**Metin bloğu**:
§ §

Hesabım
    Zafere Hücum
    BEYAZPERDE ELEŞTİRİSİ
    3,5
    İyi
    Zafere Hücum

    Formula 1 tutkunlarını fazlasıyla tatmin edecek bir biyografi...

    Yazar: Oktay Ege Kozak

    Otomobil yarışlarının veya daha iyisi Formula 1'in büyük hayranıysanız, Zafere Hücum yılın en sevdiğiniz filmleri listesinde rahatlıkla tepeye oturabilir. Hatta zaman içinde en favori filmlerinizden biri bile olabilir.

    Diğer yandan benim gibi üst sınıf bir Formula 1 motoru gördüğü an içi erimeyen, yarış kültürü ile fazla bağlantılı olmayan seyirci kitlesindenseniz, biyografi türünün kralları yönetmen Ron Howard ve yazar Peter Morgan’dan baştan sona tatmin eden ama mükemmelden bir adım uzak bir biyografik dram sizi bekliyor.

    Howard ve Morgan, Zafere Hücum’dan önce sadece muazzam Frost/Nixon’da beraber çalışmışlardı ama ikilinin kendi filmografilerinde de pek çok biyografik yapıma rastlamak mümkün. Ron Howard, daha önce Akıl Oyunları, Cinderella Man ve Apollo 13’ü yönetmişti, Peter Morgan ise Kraliçe, The Deal, İskoçya’nın Son Kralı ve The Damned United’ın senaryolarını yazmıştı.

    Bu sefer ikili, iki efsanevi Formula 1 yarışçısının rekabet dolu kariyerlerine odaklanıyor. Bir yanda kadınlara ve partilere düşkün, tatmin edilemez kötü çocuk James Hunt (Chris Hemsworth), diğer yanda ise sert, aklına geleni söyleyen, bir Avusturyalı için bile fazla kontrolcü olan Niki Lauda (Daniel Brühl) var.

§ §

**Veri bölümü**:
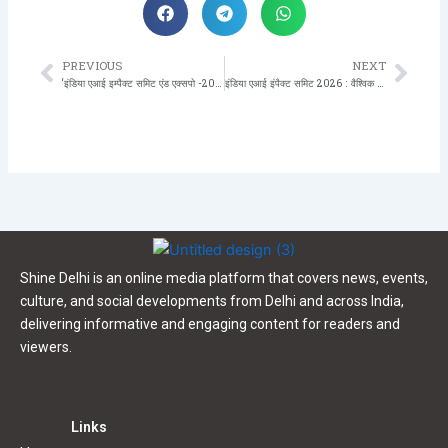
PREVIOUS
NEXT
Prev
Nex
‘इंडिया एआई इम्पैक्ट समिट एंड एक्सपो -2026’ : पूर्वोत्तर भारत में आईटी हब के रूप में विकसित होगा बिहार
इंडिया एआई इंपैक्ट समिट 2026 : वैश्विक सहयोग की नई दिशा
Shine Delhi is an online media platform that covers news, events,
culture, and social developments from Delhi and across India,
delivering informative and engaging content for readers and
viewers.
Links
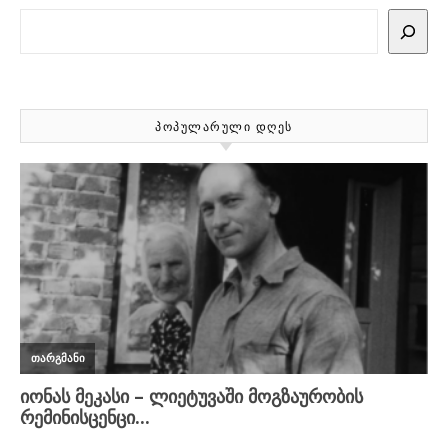
Search
ᲞᲝᲞᲣᲚᲐᲠᲣᲚᲘ ᲓᲦᲔᲡ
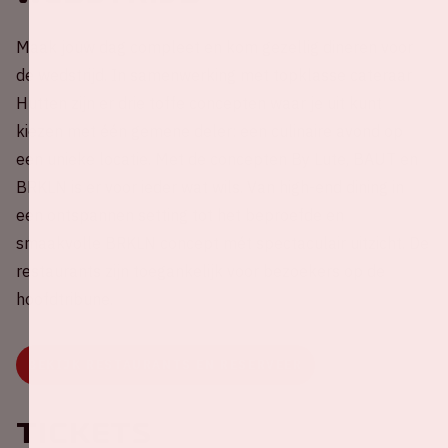
Maak jouw dag compleet en kom gezellig dineren voor
de wedstrijd. In samenwerking met topklasse cateraar
Hutten zijn er drie toffe concepten waar je uit kunt
kiezen met één gemene deler: een culinaire avond op
een unieke locatie. Met de concepten By Lute, BAUT en
BRKLN is er voor ieder wat wils. Van high-end dining in
een ontspannen setting tot het beproefde en
smaakvolle BRKLN concept mét spectaculair uitzicht. De
restaurants zijn toegankelijk voor bezoekers op de
hoofdtribune.
BEKIJK RESTAURANTS EN RESERVEER
Tickets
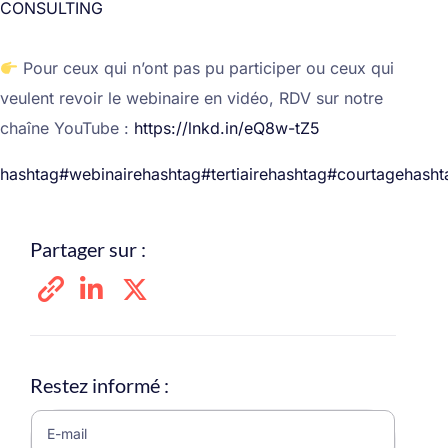
CONSULTING
Pour ceux qui n’ont pas pu participer ou ceux qui
veulent revoir le webinaire en vidéo, RDV sur notre
chaîne YouTube :
https://lnkd.in/eQ8w-tZ5
hashtag#webinaire
hashtag#tertiaire
hashtag#courtage
hasht
Partager sur :
Restez informé :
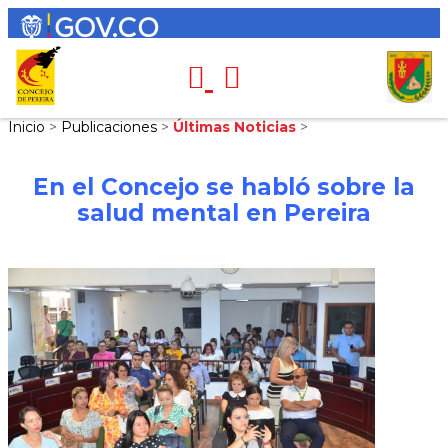
Inicio
>
Publicaciones
>
Últimas Noticias
>
En el Concejo se habló sobre la
salud mental en Pereira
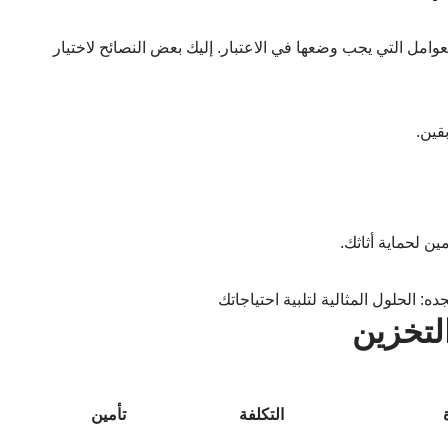
عوامل التي يجب وضعها في الاعتبار. إليك بعض النصائح لاختيار
قين.
ن لحماية أثاثك.
لتخزين
التكلفة
تأمين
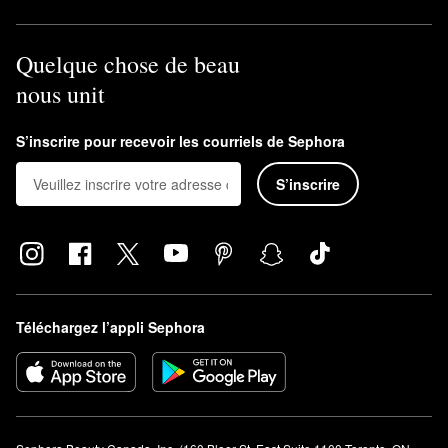
Quelque chose de beau
nous unit
S’inscrire pour recevoir les courriels de Sephora
S’inscrire
Téléchargez l’appli Sephora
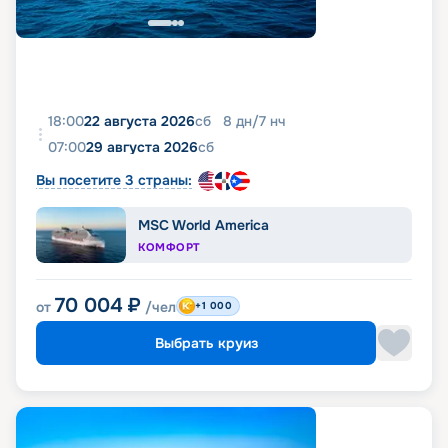
18:00
22 августа 2026
сб
8
дн
/
7
нч
07:00
29 августа 2026
сб
Вы посетите 3 страны:
MSC World America
КОМФОРТ
70 004
₽
от
/чел
+1 000
Выбрать круиз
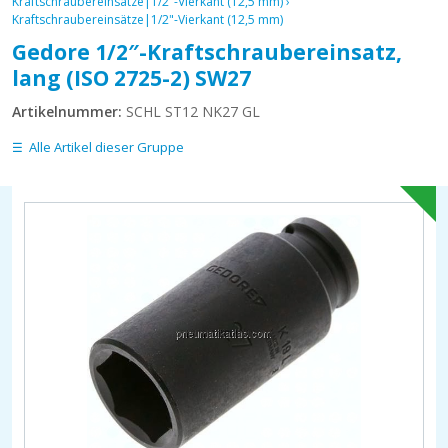
Kraftschraubereinsätze|1/2"-Vierkant (12,5 mm)
›
Kraftschraubereinsätze|1/2"-Vierkant (12,5 mm)
Gedore 1/2″-Kraftschraubereinsatz,
lang (ISO 2725-2) SW27
Artikelnummer:
SCHL ST12 NK27 GL
Alle Artikel dieser Gruppe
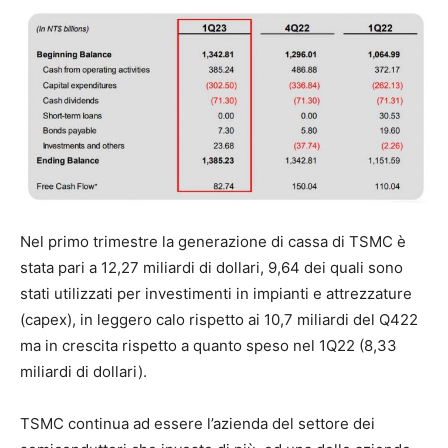
Nel primo trimestre la generazione di cassa di TSMC è
stata pari a 12,27 miliardi di dollari, 9,64 dei quali sono
stati utilizzati per investimenti in impianti e attrezzature
(capex), in leggero calo rispetto ai 10,7 miliardi del Q422
ma in crescita rispetto a quanto speso nel 1Q22 (8,33
miliardi di dollari).
TSMC continua ad essere l’azienda del settore dei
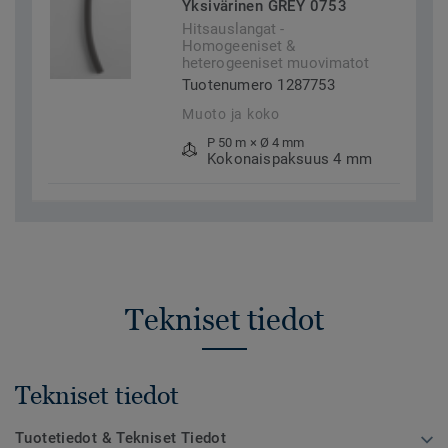
Yksivärinen GREY 0753
Hitsauslangat -
Homogeeniset &
heterogeeniset muovimatot
Tuotenumero 1287753
Muoto ja koko
P 50 m × Ø 4 mm
Kokonaispaksuus 4 mm
Tekniset tiedot
Tekniset tiedot
Tuotetiedot & Tekniset Tiedot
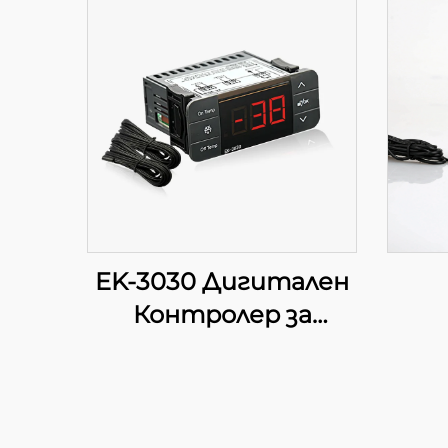
EK-3030 Дигитален
Контролер за
Температура:
Напредно
Регулиране на
Температурата за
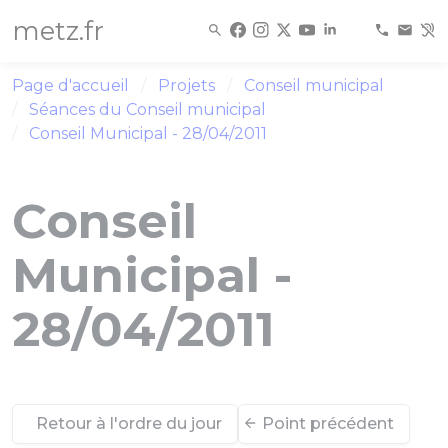
Panneau de gestion des cookies
metz.fr
Page d'accueil
Projets
Conseil municipal
Séances du Conseil municipal
Conseil Municipal - 28/04/2011
Conseil
Municipal -
28/04/2011
Retour à l'ordre du jour
Point précédent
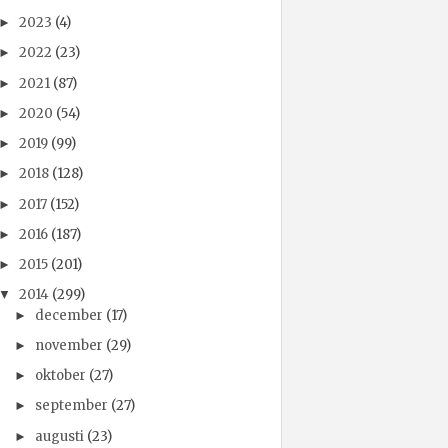
2023
(4)
►
2022
(23)
►
2021
(87)
►
2020
(54)
►
2019
(99)
►
2018
(128)
►
2017
(152)
►
2016
(187)
►
2015
(201)
►
2014
(299)
▼
december
(17)
►
november
(29)
►
oktober
(27)
►
september
(27)
►
augusti
(23)
►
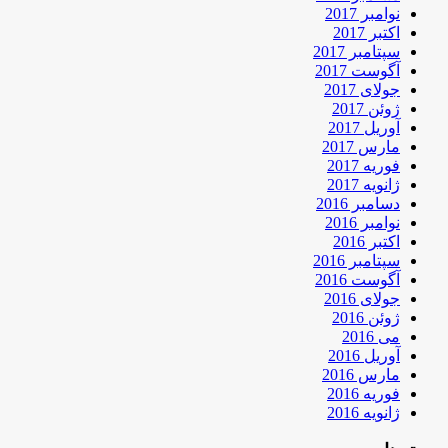
نوامبر 2017
اکتبر 2017
سپتامبر 2017
آگوست 2017
جولای 2017
ژوئن 2017
آوریل 2017
مارس 2017
فوریه 2017
ژانویه 2017
دسامبر 2016
نوامبر 2016
اکتبر 2016
سپتامبر 2016
آگوست 2016
جولای 2016
ژوئن 2016
می 2016
آوریل 2016
مارس 2016
فوریه 2016
ژانویه 2016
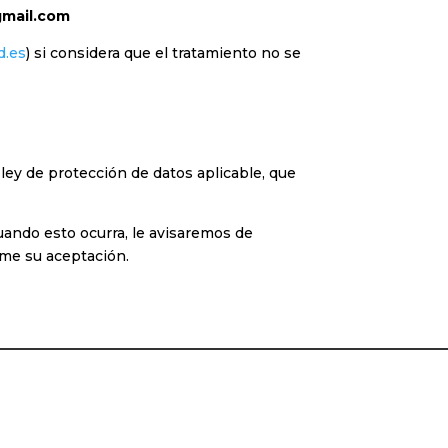
gmail.com
.es
) si considera que el tratamiento no se
 ley de protección de datos aplicable, que
uando esto ocurra, le avisaremos de
rme su aceptación.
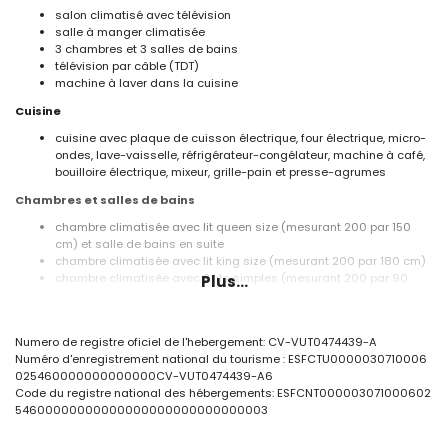
salon climatisé avec télévision
salle à manger climatisée
3 chambres et 3 salles de bains
télévision par câble (TDT)
machine à laver dans la cuisine
Cuisine
cuisine avec plaque de cuisson électrique, four électrique, micro-
ondes, lave-vaisselle, réfrigérateur-congélateur, machine à café,
bouilloire électrique, mixeur, grille-pain et presse-agrumes
Chambres et salles de bains
chambre climatisée avec lit queen size (mesurant 200 par 150
cm) et salle de bains en suite
chambre climatisée avec lit king size (mesurant 200 par 180 cm)
chambre climatisée avec 2 lits simples (mesurant 200 par 90
Plus...
cm)
salle de bains en suite avec double vasque, douche et toilettes
salle de bains avec vasque simple, baignoire/douche combinée
Numero de registre oficiel de l'hebergement: CV-VUT0474439-A
et toilettes
Numéro d'enregistrement national du tourisme : ESFCTU0000030710006
salle de bains avec vasque simple, douche et toilettes
025460000000000000CV-VUT0474439-A6
Extérieur de la villa
Code du registre national des hébergements: ESFCNT000003071000602
54600000000000000000000000000003
grand terrain clôturé
piscine privée mesurant 10m x 5m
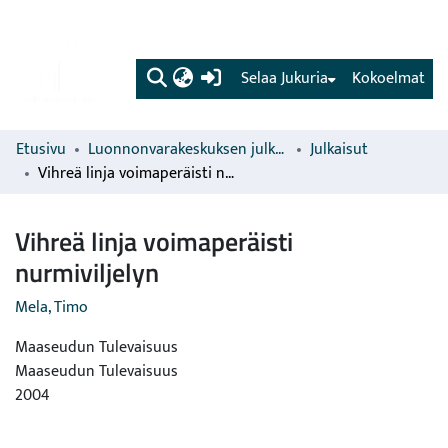
(current)
Selaa Jukuria
Kokoelmat
Etusivu
Luonnonvarakeskuksen julkaisut
Julkaisut
Vihreä linja voimaperäisti nurmiviljelyn
Vihreä linja voimaperäisti
nurmiviljelyn
Mela, Timo
Maaseudun Tulevaisuus
Maaseudun Tulevaisuus
2004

§ §

**Etkinlik**: Zafere Hücum eleştirisindeki "Bu sefer ikili, iki efsanevi Formula 1 yarışçısının rekabet dolu kariyerlerine odaklanıyor." cümlesini İngilizceye çevirin. Kayıtlara başvurmanız gerekmez.

**Yanıt**: This time, the duo focuses on the rivalry-filled careers of two legendary Formula 1 drivers.